Input material Block Start

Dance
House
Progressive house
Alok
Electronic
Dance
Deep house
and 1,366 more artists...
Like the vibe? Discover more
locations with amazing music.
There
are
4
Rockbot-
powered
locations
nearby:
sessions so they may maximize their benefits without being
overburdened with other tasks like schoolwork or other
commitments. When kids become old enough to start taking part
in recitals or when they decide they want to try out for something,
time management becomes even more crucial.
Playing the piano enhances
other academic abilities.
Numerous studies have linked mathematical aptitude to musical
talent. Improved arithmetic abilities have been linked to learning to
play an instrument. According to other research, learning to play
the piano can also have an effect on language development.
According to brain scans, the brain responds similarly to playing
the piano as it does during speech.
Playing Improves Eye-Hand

Input material Block End

*Exercise directions*:
Rewrite all of the records, changing every "piano" to "violin" and leaving everything else as it is.

*Answer box*:
Dance
House
Progressive house
Alok
Electronic
Dance
Deep house
and 1,366 more artists...
Like the vibe? Discover more
locations with amazing music.
There
are
4
Rockbot-
powered
locations
nearby:
sessions so they may maximize their benefits without being
overburdened with other tasks like schoolwork or other
commitments. When kids become old enough to start taking part
in recitals or when they decide they want to try out for something,
time management becomes even more crucial.
Playing the violin enhances
other academic abilities.
Numerous studies have linked mathematical aptitude to musical
talent. Improved arithmetic abilities have been linked to learning to
play an instrument. According to other research, learning to play
the violin can also have an effect on language development.
According to brain scans, the brain responds similarly to playing
the violin as it does during speech.
Playing Improves Eye-Hand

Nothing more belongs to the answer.